We as believers need to abandon all hope in ourselves, in our plans, in our passions, and regroup.
In the movies there are many good and brave warriors fighting the battles against evil. But the true visionaries - the chosen ones - always know something that ordinary soldiers don't: that the most powerful weapons and the enemy's greatest weak points always lie at a monumental source, a sacred place, a tiny blip on the map which can set the world ablaze.
And our source is the cross. The absolute powerhouse of why we fight.
Just as all roads lead to Rome, all causes lead back to the cross.
When we preach the Gospel in order to inspire support for a specific cause, a sour layer of selfishness is smeared on the work of Christ on the cross. We turn the end of sin into a means to the end of sin. And Christ will not be your middle-man. Not for anything.
Women's issues are a big part of my ministry. But it was not promoting women's rights that led me to Jesus; it was the other way around. I used to be a misogynist, with a very negative bent in the way I treated the opposite sex. Then I discovered Jesus, and marvelled at the revolutionary equality and love and respect with which he interacted with the women he encountered.
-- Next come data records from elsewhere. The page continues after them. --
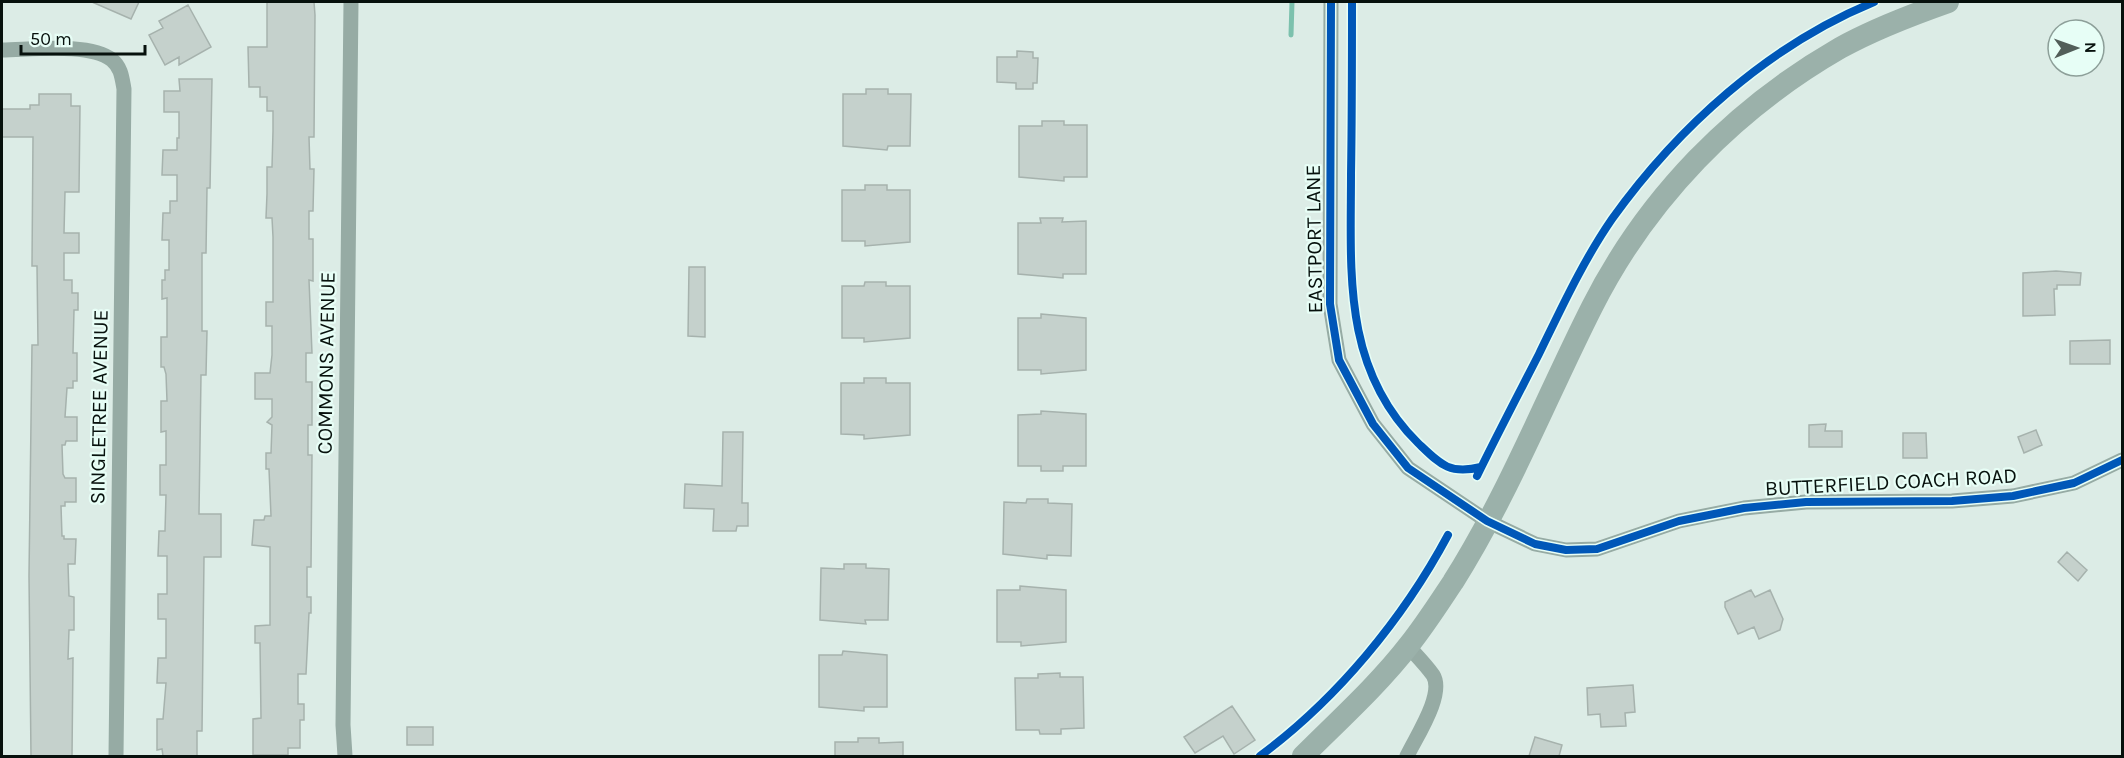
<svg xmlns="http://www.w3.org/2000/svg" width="2124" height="758" viewBox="0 0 2124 758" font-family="Karla,sans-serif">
<rect width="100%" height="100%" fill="#dcece6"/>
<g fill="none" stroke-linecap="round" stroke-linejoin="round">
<path stroke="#7cc1ad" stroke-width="5" d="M1291,35L1292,2"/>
</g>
<path fill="#c5d1cc" stroke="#a6b2ad" stroke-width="1.5" d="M92,2H139L131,19Z
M267,2H314L315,15L314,137H309L310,169H314L313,211H309V239H313V281L309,280L312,353H306V382H312V425H308V455H312L311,567H307V597H311V613H309L306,674H298V704H304V720H300V748H288V755H253V719L261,718L260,643H255V626L270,625V547L252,545L254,520H264L265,516H271L269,469H266V453H271L272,425L267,422L272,417V399H255V373H270L272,355V326H266V302H273V237L272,218H266L267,194V167H272L273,131V111H267V97H260V87H249L248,47H267Z
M188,5L211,47L179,65V57L165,65L149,35L163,28L159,21Z
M1017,51L1033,52V58H1038L1037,83H1033V89H1016V83L997,82V57H1017Z
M179,79H212L210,188H207L206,253H202V331H207L206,375H201L199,514H221V557H204L202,731H197V756H163L162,749L157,750V719H163L166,683H157L158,658H166V619H158V594H167V556H158L159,531H165L166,495H160V465H166V431L161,432V401H167L166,374L164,367H161V337H167V298L162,299V280H165V270H169V240H162L163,213H170V201H177V175H162L163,150H177V138H179V112H164V91H180Z
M866,89H888V94H911L910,146H888L887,150L843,146V94H866Z
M39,94H71V106H80L79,192H65L64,233H79V253H64V280H72V293H78V310H74L73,353H77V381H73V388H67L65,417H77V441H66L65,445H62L63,474L65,478H76V502H65V506H61L62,536H64V539H76L75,564H68L69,596L74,597V630H69L68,659L73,658L72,756H31L29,576L32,345H38L37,266H32L33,137H2V109H30V105H39Z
M1042,121H1064V125H1087V177H1064V181L1019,177V126H1042Z
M865,185H887V190H910V242L865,246V241H842V190H865Z
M1040,218H1063L1062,222L1086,221V274H1063V278L1018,274V223H1041Z
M689,267H705V337L688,336Z
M2056,271L2081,273L2080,285H2057V289H2054L2055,315L2023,316V273Z
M865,282H886V286H910V338L864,342V338H842V286H864Z
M1041,314L1086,318V370L1041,374V370H1018V318H1041Z
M2110,340V364H2070V341Z
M864,378H886V383H910V435L864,439V435L841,434V383H864Z
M1041,411L1086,414V466H1063V471H1041V466H1018V415L1041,414Z
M1826,424L1825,431H1842V447H1809V425Z
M2036,430L2042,445L2024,453L2018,437Z
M723,432H743L742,503H748V526H737L736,531H713L714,509L684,508L685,484L722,486Z
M1903,433H1926L1927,458H1903Z
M1027,499H1048V503L1072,504L1071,556L1047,555V559L1003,554L1004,502L1026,503Z
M2067,552L2087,570L2078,581L2058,562Z
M844,564H866V568L889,569L888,620H865L866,624L820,620L821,568L844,569Z
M1020,586L1066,590V642L1021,646V642H997V590H1020Z
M1751,590L1755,597L1770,590L1783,619L1780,630L1759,639L1754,627L1738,634L1725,607V602Z
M843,651L887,655V707H864V711L819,707V655H842Z
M1060,673V677H1083L1084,728L1061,729V734H1040L1039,730H1016L1015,678H1038V674Z
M1633,685L1635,712L1625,713L1626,726L1601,727L1600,714L1588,715L1587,688Z
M1232,706L1255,740L1234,754L1223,736L1195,753L1184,737Z
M407,727H433V745H407Z
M1535,737L1562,745L1559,756H1529Z
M858,738H879V743L903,742V756H835V742H858Z"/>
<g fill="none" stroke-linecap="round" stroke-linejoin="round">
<path stroke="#96aba4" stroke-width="15" d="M1331,2L1330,304L1339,360L1373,424L1408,468L1487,521L1535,544L1566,550L1597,549L1679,521L1744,508L1806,502L1952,501L2013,496L2074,483L2122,460
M2,50C29,50 90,42 112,60C121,67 122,78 124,89L116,756
M345,756L343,725L351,2
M1407,756C1416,737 1445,694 1433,675C1426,665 1416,655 1408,646"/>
<path stroke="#9bb1aa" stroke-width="22" d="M1303,756C1338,721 1379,684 1409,645C1425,625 1439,603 1453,582C1508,495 1546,398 1592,307C1647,198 1734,109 1840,48C1874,29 1911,15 1948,2"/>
<defs>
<path id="cycleway" d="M1331,2L1330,304L1339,360L1373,424L1408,468L1487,521L1535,544L1566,550L1597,549L1679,521L1744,508L1806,502L1952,501L2013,496L2074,483L2122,460
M1352,2C1352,59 1352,117 1351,174C1351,272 1342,368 1418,443C1440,464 1449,475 1481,467
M1477,476C1497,435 1518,395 1539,354C1561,309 1583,261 1612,219C1678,127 1769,45 1874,2
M1260,756C1337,699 1403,619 1448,535"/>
</defs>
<use href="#cycleway" stroke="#e7fef6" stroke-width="11"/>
<use href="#cycleway" stroke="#0057b8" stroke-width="8"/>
</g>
<g text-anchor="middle" stroke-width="4.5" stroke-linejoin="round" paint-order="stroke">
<g font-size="21" fill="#07110d" stroke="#e7fef6">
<text transform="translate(1314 239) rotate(-91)" y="7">EASTPORT LANE</text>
<text transform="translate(326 363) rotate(-89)" y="7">COMMONS AVENUE</text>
<text transform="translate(99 407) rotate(-89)" y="7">SINGLETREE AVENUE</text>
<text transform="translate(1891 482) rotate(-3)" y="7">BUTTERFIELD COACH ROAD</text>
</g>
</g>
<rect width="2124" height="758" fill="none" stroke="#07110d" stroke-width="6"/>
<g transform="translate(2076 48) rotate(89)"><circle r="28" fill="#e7fef6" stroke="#8d9f99" stroke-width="1.5"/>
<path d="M0-4.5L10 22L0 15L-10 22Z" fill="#525e59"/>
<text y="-9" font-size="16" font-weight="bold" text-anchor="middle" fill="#07110d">N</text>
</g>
<path d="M21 45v9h124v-9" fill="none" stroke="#07110d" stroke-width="3"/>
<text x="30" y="45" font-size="18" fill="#07110d" stroke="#e7fef6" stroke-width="4.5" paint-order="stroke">50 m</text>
</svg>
And so I brought my sinful nature toward women to the cross. And I left it there.
We are commanded by Christ in Matthew 6:33 to seek first His kingdom and His righteousness, and this command works in direct cooperation with The Great Commission in Matthew 28:19:
Go therefore and make disciples of all the nations, baptizing them in the name of the Father and the Son and the Holy Spirit.
We are not meant to call people to the things we feel passionate about as Christians. We are meant to call people to Jesus. The work he does in the heart of every man, woman and child who accepts him as their Saviour is immeasurably more powerful than any money we donate, any sign we hold up in the street, and any petty controversy we add to the raging grease-fire of our sad, misguided society.
When you let Jesus be your cause, eternity wins. Were you to spend a thousand years fighting your own battles, you could not accomplish one billionth of what Jesus can accomplish if you surrender your battles to him, and let him fight through you.